A fireball meteor streaks across the sky over the Atacama Large Millimeter/submillimeter Array in the Chilean Andes. Credit: European Southern Observatory/C. Malin, CC BY 2.0
Source: Journal of Geophysical Research: Space Physics

For millennia, humans have cast their gaze to the cosmos and watched in awe as meteors streak across the night sky, leaving behind glowing trails of ionized air and superheated fragments of debris. But in 2014, scientists discovered that the brightest fireball meteors don’t just emit heat and light as they fall through the atmosphere—they also emit radio waves.

This discovery came as something of a surprise. Meteors have been known to emit short radio bursts at very low frequencies and also some electromagnetic pulses lasting less than a microsecond. But these high-frequency radio emissions last anywhere from 10 seconds to well over 3 minutes, and their origin has stumped scientists.
========
Repeat the passage on fireball meteors between "For millennia, humans" and "emit radio waves.", inclusive, swapping "cosmos" for "heavens". The items after this point are separate material, unrelated to the passage on fireball meteors.
========
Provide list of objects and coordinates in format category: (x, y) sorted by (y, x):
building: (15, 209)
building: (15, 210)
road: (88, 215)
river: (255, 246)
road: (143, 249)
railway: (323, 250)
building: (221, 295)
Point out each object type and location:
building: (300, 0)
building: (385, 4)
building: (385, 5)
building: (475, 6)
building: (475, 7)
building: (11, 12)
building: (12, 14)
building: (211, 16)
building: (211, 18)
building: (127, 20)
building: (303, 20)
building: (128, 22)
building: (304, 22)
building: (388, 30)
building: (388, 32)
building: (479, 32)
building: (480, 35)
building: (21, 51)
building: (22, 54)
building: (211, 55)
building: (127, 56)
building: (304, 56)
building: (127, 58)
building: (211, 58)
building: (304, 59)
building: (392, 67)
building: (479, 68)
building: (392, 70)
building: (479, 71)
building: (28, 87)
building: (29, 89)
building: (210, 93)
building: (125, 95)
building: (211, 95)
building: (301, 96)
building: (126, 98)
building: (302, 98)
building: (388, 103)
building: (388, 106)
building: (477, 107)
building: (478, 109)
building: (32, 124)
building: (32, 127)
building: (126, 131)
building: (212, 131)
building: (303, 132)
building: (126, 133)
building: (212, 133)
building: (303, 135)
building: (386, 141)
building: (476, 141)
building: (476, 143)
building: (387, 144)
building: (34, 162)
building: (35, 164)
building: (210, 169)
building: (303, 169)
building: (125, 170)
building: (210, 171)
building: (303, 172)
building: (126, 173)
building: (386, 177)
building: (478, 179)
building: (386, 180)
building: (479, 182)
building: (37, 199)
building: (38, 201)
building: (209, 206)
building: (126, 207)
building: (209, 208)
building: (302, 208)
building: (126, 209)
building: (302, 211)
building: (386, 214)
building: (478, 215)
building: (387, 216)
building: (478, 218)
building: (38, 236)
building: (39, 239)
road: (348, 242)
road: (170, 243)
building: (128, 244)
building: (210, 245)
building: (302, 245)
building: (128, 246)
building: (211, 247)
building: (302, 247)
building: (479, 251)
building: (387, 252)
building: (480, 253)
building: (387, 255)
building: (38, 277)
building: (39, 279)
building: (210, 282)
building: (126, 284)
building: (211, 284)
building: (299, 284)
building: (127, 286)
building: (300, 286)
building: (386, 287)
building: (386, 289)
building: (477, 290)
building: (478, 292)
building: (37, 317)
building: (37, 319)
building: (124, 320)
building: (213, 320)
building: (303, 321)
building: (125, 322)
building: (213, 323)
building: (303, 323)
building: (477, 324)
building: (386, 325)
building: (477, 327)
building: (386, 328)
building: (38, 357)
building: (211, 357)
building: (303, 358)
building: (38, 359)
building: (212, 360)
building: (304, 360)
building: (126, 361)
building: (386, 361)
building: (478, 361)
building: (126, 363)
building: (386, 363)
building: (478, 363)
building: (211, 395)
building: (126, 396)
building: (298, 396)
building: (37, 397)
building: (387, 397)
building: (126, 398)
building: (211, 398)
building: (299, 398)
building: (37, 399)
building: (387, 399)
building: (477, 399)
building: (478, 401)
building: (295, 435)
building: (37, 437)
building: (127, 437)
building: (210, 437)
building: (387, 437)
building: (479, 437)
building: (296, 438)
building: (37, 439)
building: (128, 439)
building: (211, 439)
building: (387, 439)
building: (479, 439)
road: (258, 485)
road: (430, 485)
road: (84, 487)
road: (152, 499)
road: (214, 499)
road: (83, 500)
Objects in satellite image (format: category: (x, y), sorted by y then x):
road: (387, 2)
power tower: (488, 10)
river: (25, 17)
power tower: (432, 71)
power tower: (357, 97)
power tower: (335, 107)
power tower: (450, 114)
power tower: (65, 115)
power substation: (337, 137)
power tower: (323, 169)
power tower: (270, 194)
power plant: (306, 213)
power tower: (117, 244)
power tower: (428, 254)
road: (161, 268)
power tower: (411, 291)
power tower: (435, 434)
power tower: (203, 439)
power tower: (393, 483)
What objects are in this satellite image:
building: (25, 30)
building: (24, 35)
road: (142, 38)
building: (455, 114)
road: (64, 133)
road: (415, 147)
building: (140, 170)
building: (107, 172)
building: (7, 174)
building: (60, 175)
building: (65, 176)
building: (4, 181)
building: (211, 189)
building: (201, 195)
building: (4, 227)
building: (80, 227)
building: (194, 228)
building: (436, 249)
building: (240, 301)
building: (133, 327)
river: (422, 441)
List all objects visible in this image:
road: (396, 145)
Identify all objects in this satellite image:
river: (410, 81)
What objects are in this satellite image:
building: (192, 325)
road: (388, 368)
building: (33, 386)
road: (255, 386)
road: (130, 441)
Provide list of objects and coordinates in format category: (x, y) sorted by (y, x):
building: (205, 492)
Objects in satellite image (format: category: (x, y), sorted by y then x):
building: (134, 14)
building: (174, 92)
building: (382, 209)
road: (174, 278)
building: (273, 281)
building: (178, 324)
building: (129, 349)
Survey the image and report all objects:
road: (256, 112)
========
■ **Task solution**
For millennia, humans have cast their gaze to the heavens and watched in awe as meteors streak across the night sky, leaving behind glowing trails of ionized air and superheated fragments of debris. But in 2014, scientists discovered that the brightest fireball meteors don’t just emit heat and light as they fall through the atmosphere—they also emit radio waves.